As reported by Law360 (subscription), on January 28, 2022, U.S. District Judge William H. Orrick of the Northern District of California issued an order denying the bulk of the latest wave of defendant motions to dismiss two tribes’ bellwether suits in multidistrict injury and fraudulent advertising litigation against e-cigarette manufacturer Juul and its part-owner Altria. The lawsuits include allegations that JUUL and Altria deliberately targeted vulnerable native populations and that the tribes’ claims are similar to those put forward by school districts and others that have been allowed to proceed.
Juul, Altria, and several executives had argued that the Saint Regis Mohawk Tribe’s and the Grand Traverse Band of Ottawa and Chippewa Indians’ hadn’t shown injury or causation to support Racketeer Influenced and Corrupt Organizations Act claims and that their suits should be trimmed or thrown out altogether.

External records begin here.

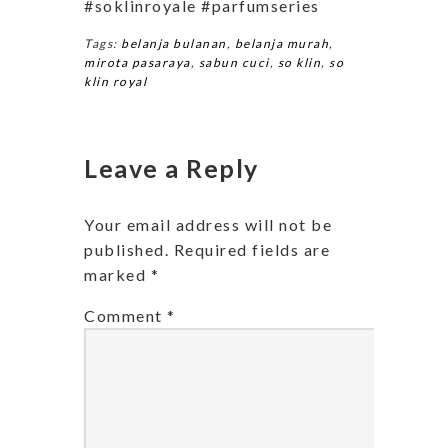
#soklinroyale #parfumseries
Tags:
belanja bulanan
,
belanja murah
,
mirota pasaraya
,
sabun cuci
,
so klin
,
so
klin royal
Leave a Reply
Your email address will not be
published.
Required fields are
marked
*
Comment
*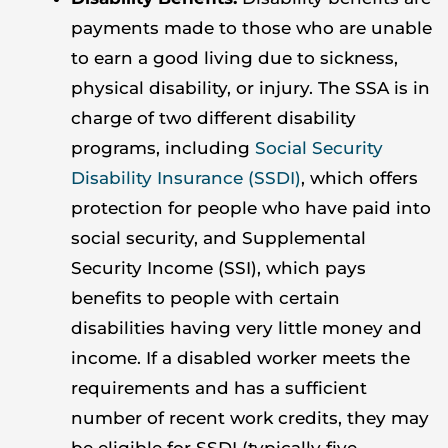
payments made to those who are unable
to earn a good living due to sickness,
physical disability, or injury. The SSA is in
charge of two different disability
programs, including
Social Security
Disability Insurance (SSDI)
, which offers
protection for people who have paid into
social security, and Supplemental
Security Income (SSI), which pays
benefits to people with certain
disabilities having very little money and
income. If a disabled worker meets the
requirements and has a sufficient
number of recent work credits, they may
be eligible for SSDI (typically five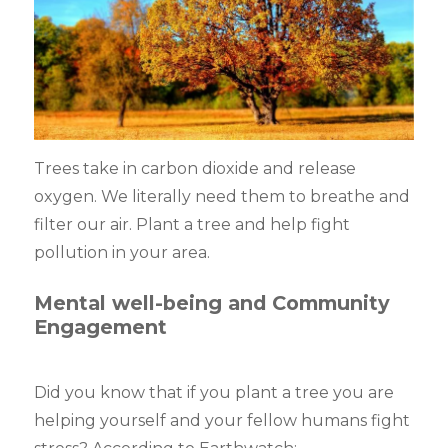
Trees take in carbon dioxide and release
oxygen. We literally need them to breathe and
filter our air. Plant a tree and help fight
pollution in your area.
Mental well-being and Community
Engagement
Did you know that if you plant a tree you are
helping yourself and your fellow humans fight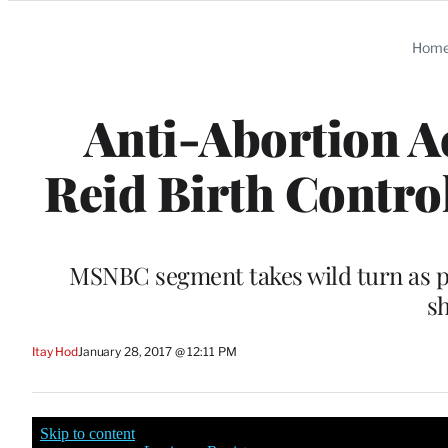
Categories
Hom
Anti-Abortion Ac
Reid Birth Control
MSNBC segment takes wild turn as pr
s
Itay Hod
January 28, 2017 @ 12:11 PM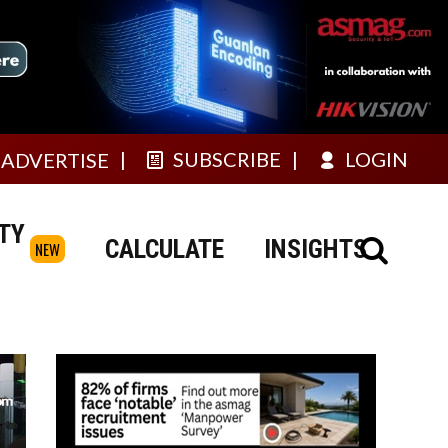
SUBSCRIBE
LOGIN
ADVERTISE
TY
CALCULATE
INSIGHTS
NEW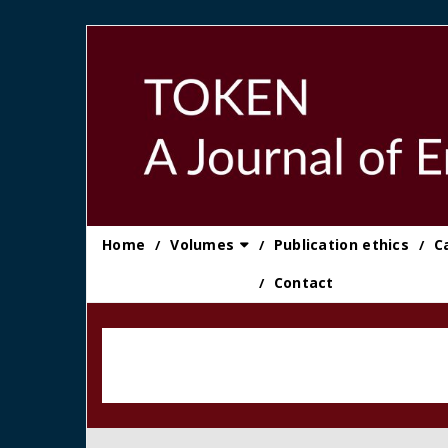
Skip
to
content
Home
Volumes
Publication ethics
C
Contact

Judge Orrick on Friday rejected the preponderance of the defendants’ motions, pointing to his own earlier rulings in the MDL and noting that “the vast majority of the factual allegations regarding defendants’ conduct” in both tribes’ complaints “are materially identical to the factual allegations alleged and found to be largely sufficient to state RICO, negligence, public nuisance, and other state law claims in the government entity complaints tested at the motion to dismiss stage.” He also allowed the tribes to amend their complaints in order to add more detail for their RICO claims.